A train starting from rest increases its speed from 0 to v with a constant acceleration $a_1$, runs at this speed for some time, and finally comes to rest with constant deceleration $a_2$. If the total distance travelled is 's' find the total time 't' required.

• A. $\frac{s}{v}-\frac{v}{2}[\frac{1}{a_1}-\frac{1}{a_2}]$
• B. $\frac{s}{v}+\frac{v}{2}[\frac{1}{a_1}-\frac{1}{a_2}]$
• C. $\frac{s}{v}-\frac{v}{2}[\frac{1}{a_1}-\frac{1}{a_2}]$
• D. $\frac{s}{v}+\frac{v}{2}[\frac{1}{a_1}+\frac{1}{a_2}]$

Answer 1

The correct option is D $\frac{s}{v}+\frac{v}{2}[\frac{1}{a_1}+\frac{1}{a_2}]$

Uniformly acceleration motion
Let the train covers a distance $s_1$ in time $t_1$
before it attains maximum velocity v.
Initial velocity $\dot{x_0}=0$
Final velocity $\dot{x}=v$
Constant acceleration $\ddot{x}=a_1$

We have, $\dot{x}=\dot{x_0}+\ddot{X}{t}_1$

Time taken, $t_1=\frac{\dot{x}-\dot{x_0}}{\ddot{x}}=\frac{v}{a_1}$

$Alsowehave,x={\dot{x}}_0{t}_1+\frac{1}{2}\ddot{x}{t}_1^2$

$i.e.,s_1=\frac{1}{2}{a}_1\frac{v^2}{a_1^2}=\frac{v^2}{2a_1}$

ii) Uniform velocity motion
Let the train travel a distance $s_2$ with uniform velocity v for a time $t_2$.

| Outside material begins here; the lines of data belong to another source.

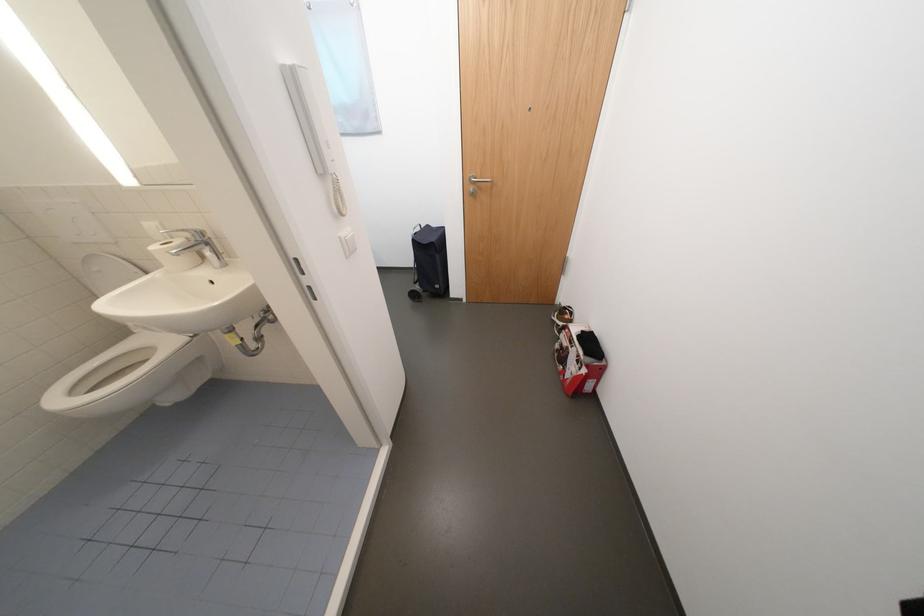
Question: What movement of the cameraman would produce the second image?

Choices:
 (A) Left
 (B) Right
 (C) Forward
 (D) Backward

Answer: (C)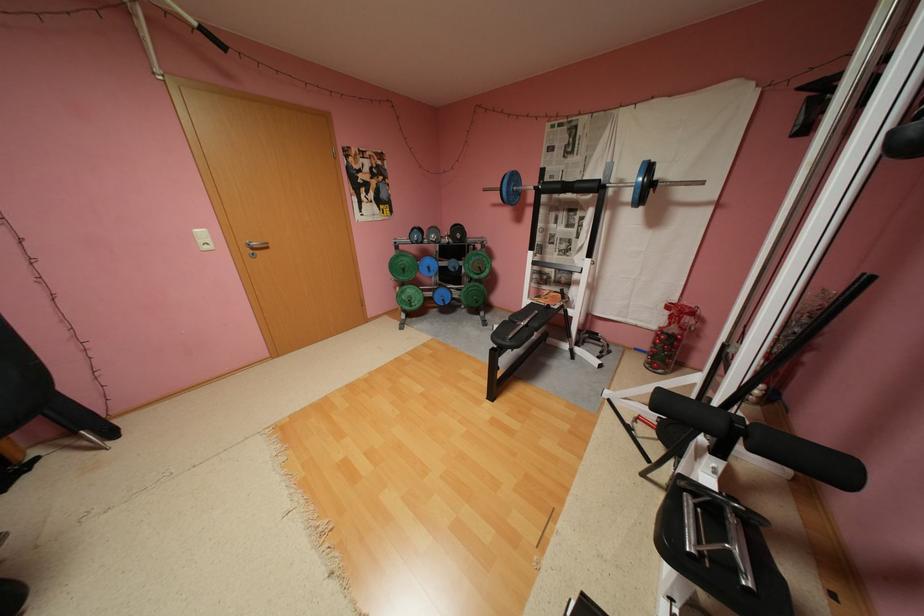
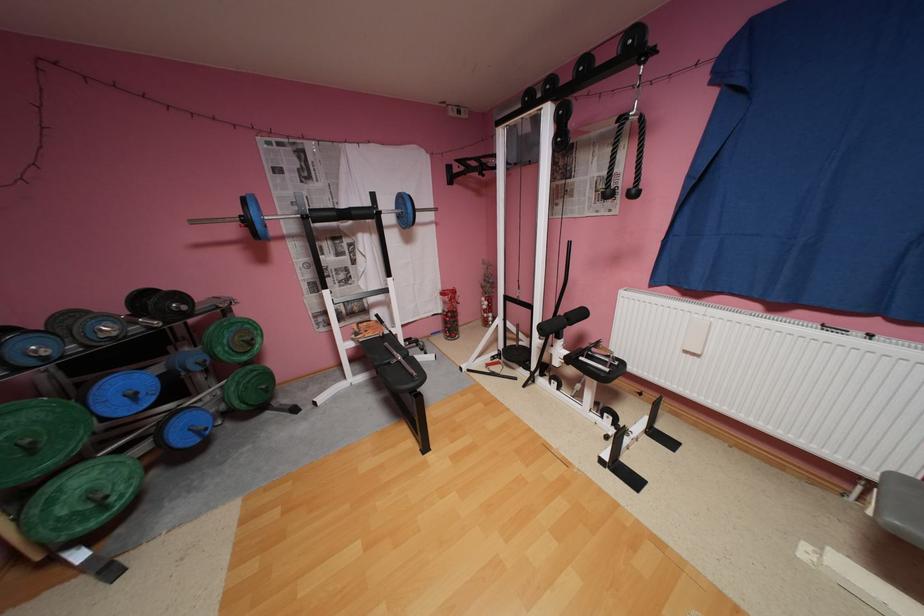
Locate, in the second image, the point that corresponds to pixel 551 302 in the first image.

(380, 334)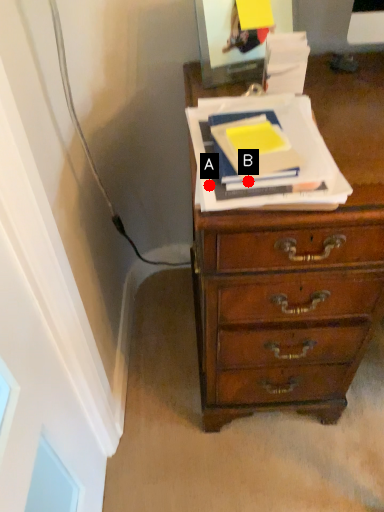
Question: Two points are circled on the image, labeled by A and B beside each circle. Which of the following is the closest to the observer?

Choices:
 (A) A is closer
 (B) B is closer

Answer: (B)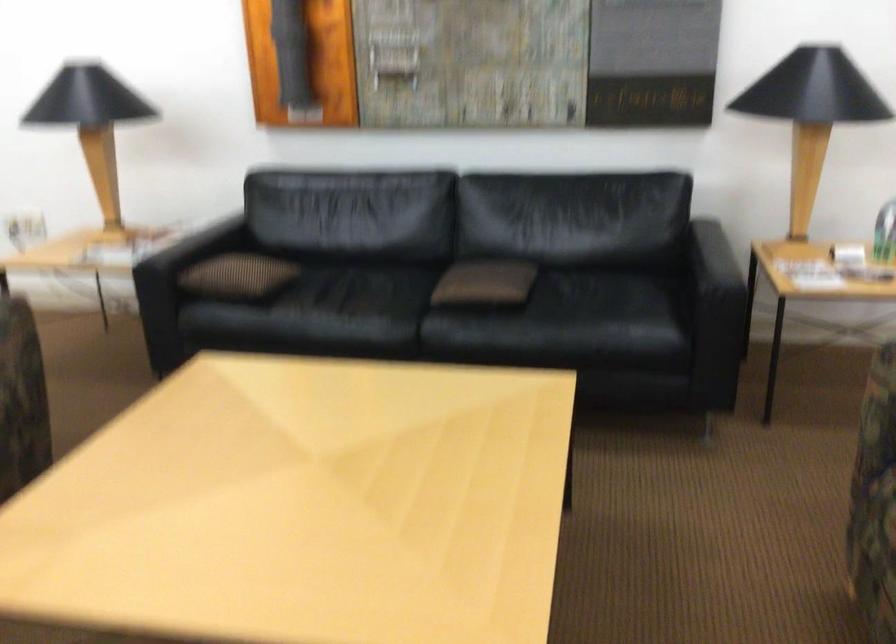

Displacement = uniform velocity $\times$ time
$s_2=v{t}_{2}or{t}_2=\frac{s_2}{v}$

iii) Uniformly decelerated motion
Let the train comes to rest from velocity v in time $t_3$ covering a distance of $s_3$ with uniform deceleration $a_2$

${\dot{x}}_0=v,\dot{x}=0$

$\ddot{x}=-a_2$

$Since,\dot{x}={\dot{x}}_0+\ddot{x}{t}_3$

$t_3=\frac{v}{a_2}$

And distance travelled $s_3=v{t}_3=\frac{1}{2}{a}_2{t}_3^2$

$=\frac{v^2}{a_2}-\frac{1}{2}{a}_2\frac{v^2}{a_2^2}=\frac{v^2}{2a_2}$

Total distance travelled = s

$i.e.,s=s_1+s_2+s_3$

$s=\frac{v^2}{2a_1}+s_2+\frac{v^2}{2a_2}$

$s_2=s-\frac{v^2}{2a_1}-\frac{v^2}{2a_2}$

$\therefore t_2=\frac{s_2}{v}=\frac{s}{v}-\frac{v}{2a_1}-\frac{v}{2a_2}$

$\therefore \text{Total time elapsed}t=t_1+t_2+t_3$

$=\frac{v}{a_1}+\frac{s}{v}-\frac{v}{2a_1}-\frac{v}{2a_2}+\frac{v}{a_2}$

$=\frac{s}{v}+\frac{v}{2}(\frac{1}{a_1}+\frac{1}{a_2})$